Here are some astounding numbers: According to ParentFurther.com, less than 50% of teenagers in their survey said that their own families had clear, defined boundaries for behavior, activities, socialization, etc. These teenagers said they had no clear rules or consequences in their own families.
OK, let’s look at the numbers. There are approximately 21.5 million teenagers in the U.S. between the ages of fifteen and nineteen. That means there are about 10 million teenagers being brought up in this country who do not have a clear set of rules or a clear understanding of the consequences of their own actions. That is frightening.
Behavior, consequences, and the troubled teenager
Teenagers are very eager to take charge of their own lives and destinies. Because they have no real life experience, they don’t usually know the right way to go about doing this. Most teenagers become defiant teenagers because they just want some sort of control in their lives. Defying authority is a natural response to this need to find their own way, to be independent.
That’s all well and good until that defiance turns into open rebellion. This open rebellion can cause pain and turmoil in even the strongest families. So it’s important that these defiant teenagers learn that there are going to be consequences, sometimes serious consequences to their rebellious behavior.

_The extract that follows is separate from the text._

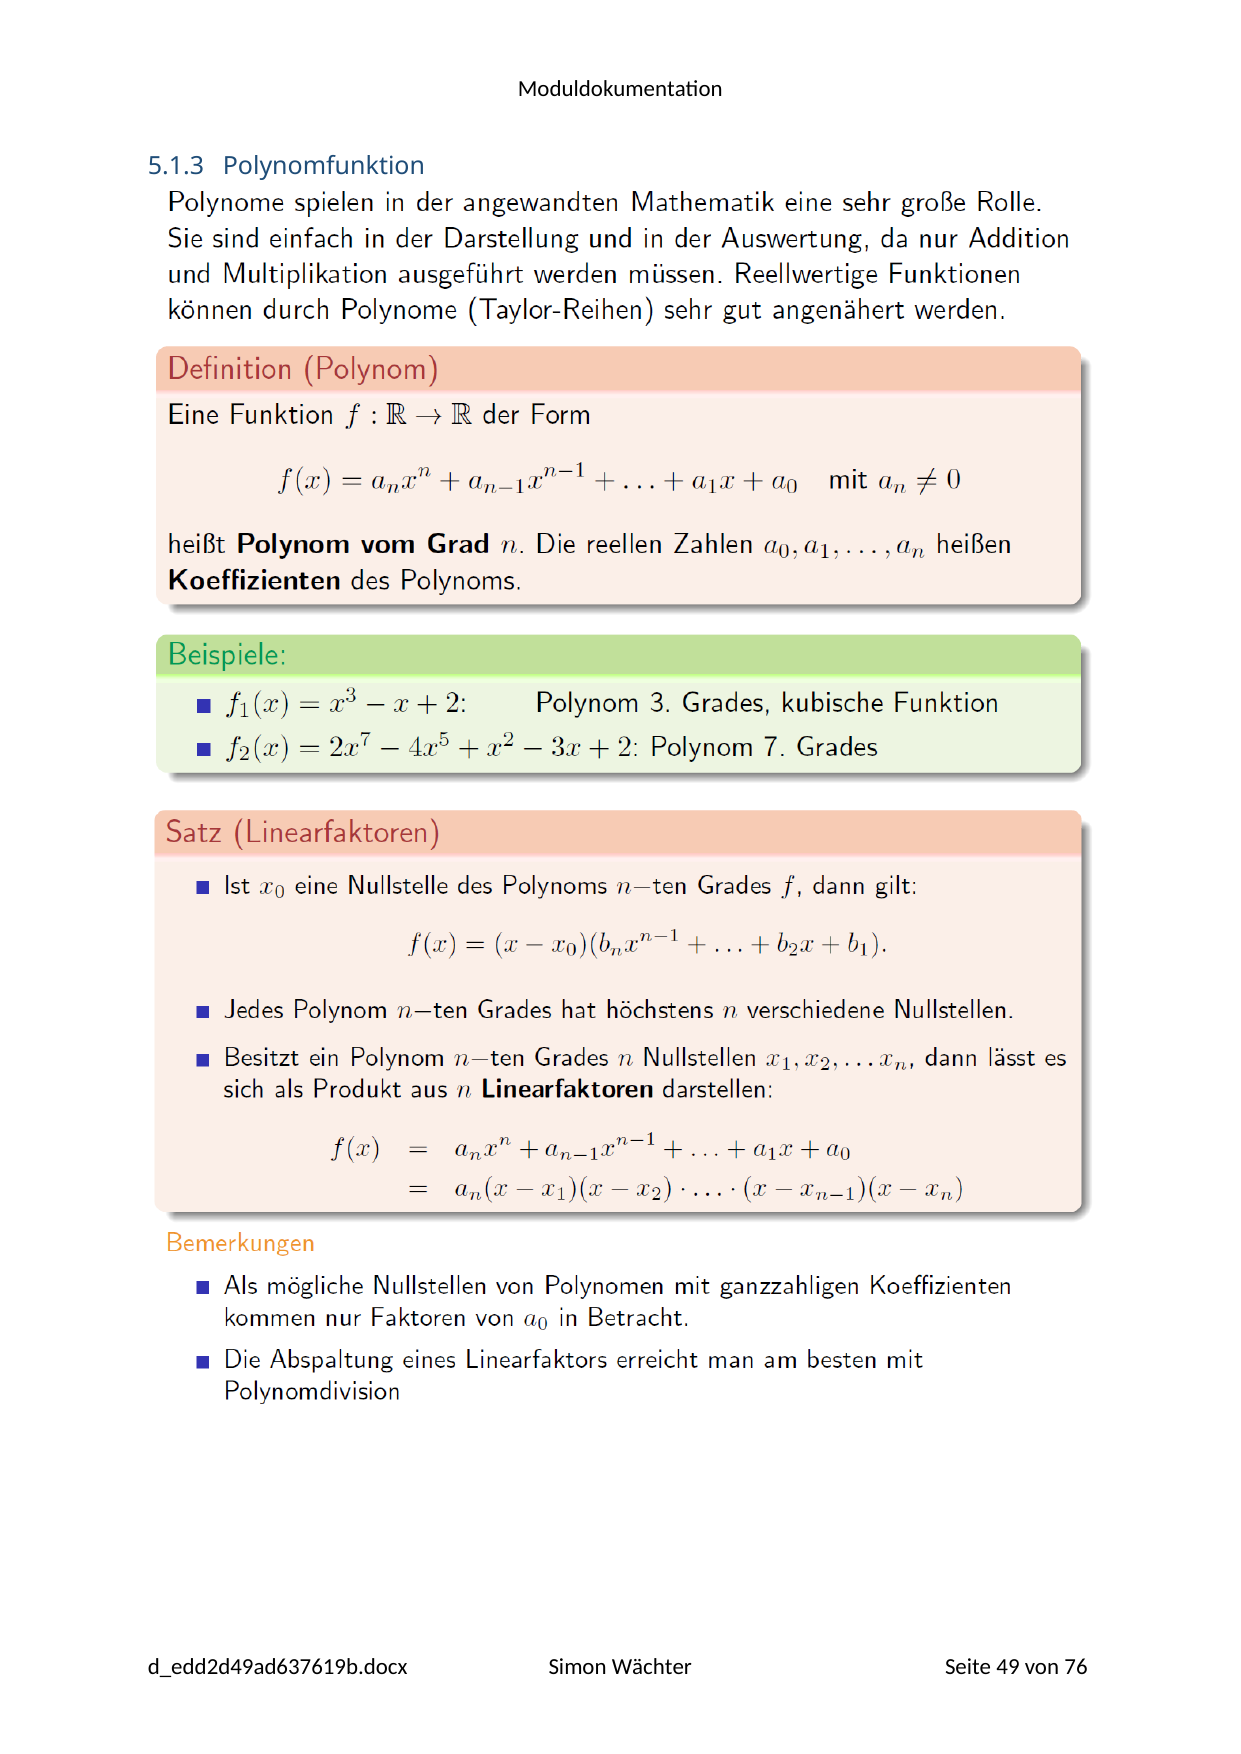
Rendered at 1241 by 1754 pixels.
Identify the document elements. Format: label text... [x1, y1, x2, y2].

picture [147, 184, 1093, 785]
subtitle Polynomfunktion [148, 148, 1093, 182]
picture [147, 803, 1093, 1407]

The need for discipline in the lives of defiant teenagers
When defiant teenagers act out and begin getting into areas of behavior that can affect or even hurt others, they need to be aware of those sometimes serious consequences. This is were parents have the toughest time with most teenagers, especially a troubled teenager. It’s time to step up parents and begin to discipline your teens.
Discipline is not a dirty word. The actual definition is the practice of training people to stick to a code of behavior. You know, the very glue that holds society together. It’s certain behaviors that keep people from writing bad checks, beating their kids, or not committing a crime. Behaviors are taught by parents to their kids. Parents need to teach their kids that certain things are wrong or hurtful, and that there are consequences when teens engage in wrong behavior or behavior that is hurtful to others.

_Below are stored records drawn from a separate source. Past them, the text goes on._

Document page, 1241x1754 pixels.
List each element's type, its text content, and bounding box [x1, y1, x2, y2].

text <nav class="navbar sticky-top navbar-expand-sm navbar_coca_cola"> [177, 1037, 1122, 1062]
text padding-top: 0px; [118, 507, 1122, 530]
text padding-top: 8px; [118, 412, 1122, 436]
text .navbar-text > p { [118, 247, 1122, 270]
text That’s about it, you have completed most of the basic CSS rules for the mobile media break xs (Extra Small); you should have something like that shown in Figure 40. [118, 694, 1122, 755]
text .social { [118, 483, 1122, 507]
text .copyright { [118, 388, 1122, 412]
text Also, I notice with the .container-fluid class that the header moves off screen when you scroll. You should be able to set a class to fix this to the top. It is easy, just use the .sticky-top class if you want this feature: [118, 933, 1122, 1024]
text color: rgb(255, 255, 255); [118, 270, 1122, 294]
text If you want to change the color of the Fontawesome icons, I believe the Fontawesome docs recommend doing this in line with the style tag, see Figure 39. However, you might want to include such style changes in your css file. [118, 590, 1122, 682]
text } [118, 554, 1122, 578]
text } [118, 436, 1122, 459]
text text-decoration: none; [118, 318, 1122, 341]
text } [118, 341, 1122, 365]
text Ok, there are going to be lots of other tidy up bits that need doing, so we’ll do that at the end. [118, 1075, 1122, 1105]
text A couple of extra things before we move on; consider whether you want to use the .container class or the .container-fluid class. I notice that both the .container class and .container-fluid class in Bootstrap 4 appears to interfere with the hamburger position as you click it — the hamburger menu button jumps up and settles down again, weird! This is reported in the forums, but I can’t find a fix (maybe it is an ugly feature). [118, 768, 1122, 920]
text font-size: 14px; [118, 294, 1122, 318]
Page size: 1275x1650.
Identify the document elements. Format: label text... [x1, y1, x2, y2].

The time to discipline defiant teenagers is now
Your kids need boundaries because it is their nature, as teenagers, to find their own boundaries. When parents don’t teach boundaries to their kids, society as a whole ends up suffering the consequences of the bad behavior which will inevitably be the result. Yes, teenagers need to learn to be independent, but they also need to learn the boundaries.

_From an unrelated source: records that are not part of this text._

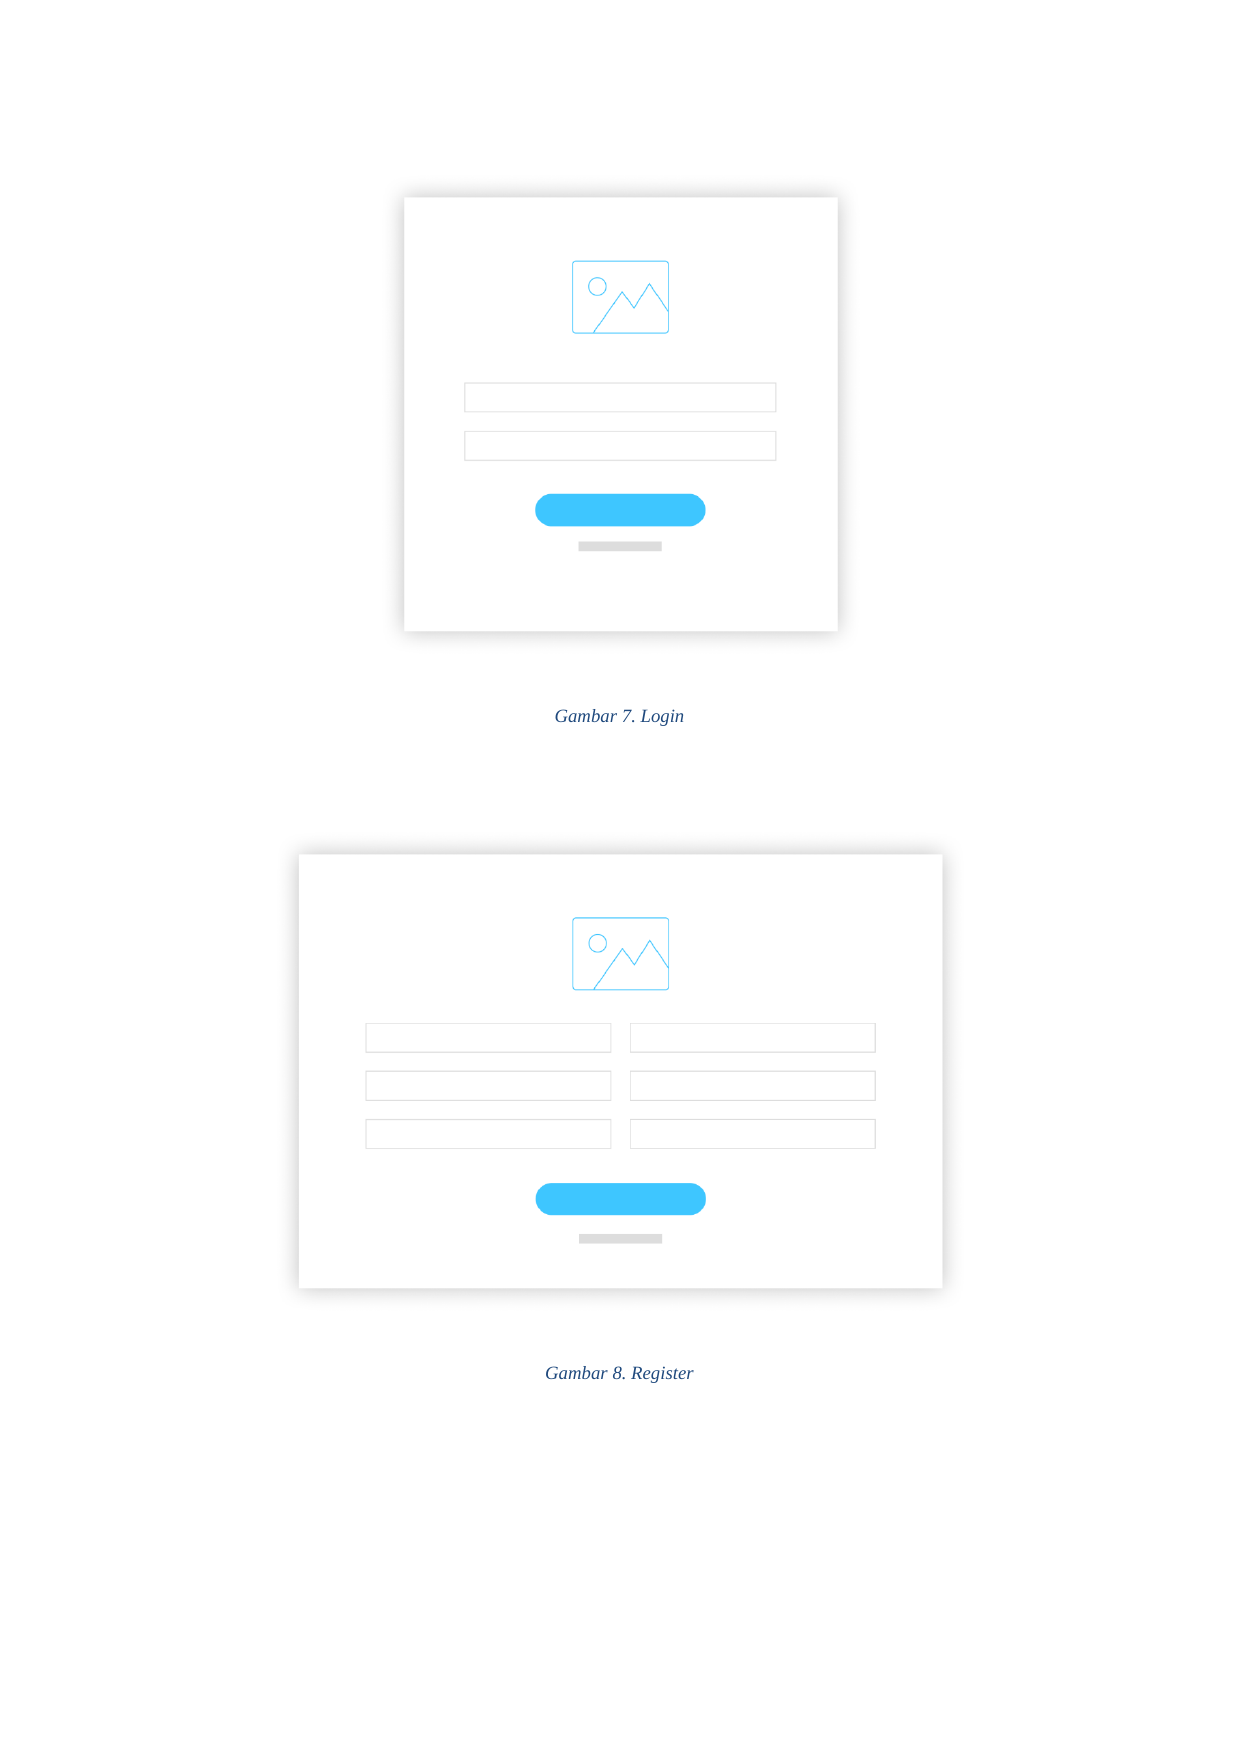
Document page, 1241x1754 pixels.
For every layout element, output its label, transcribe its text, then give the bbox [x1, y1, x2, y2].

text Gambar . Login [150, 705, 1090, 726]
picture [150, 806, 1091, 1336]
text Gambar . Register [150, 1362, 1090, 1383]
picture [150, 150, 1091, 679]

It’s important to know that parents need to have their own acts together before ever attempting to help their own kids. If you, as a parent, have something that needs to be addressed, some behavior that needs to be changed, then by all means, do it now. Get the help you need, fix the problem you have, and then help your kids with boundaries.
10 million teenagers are relying on their own lack of real life experience to make real life decisions that have real life, life-long consequences. How many more school shootings will have to take place before we as parents realize how important these matters are. Teens need their parents and families to help them navigate through these very challenging times.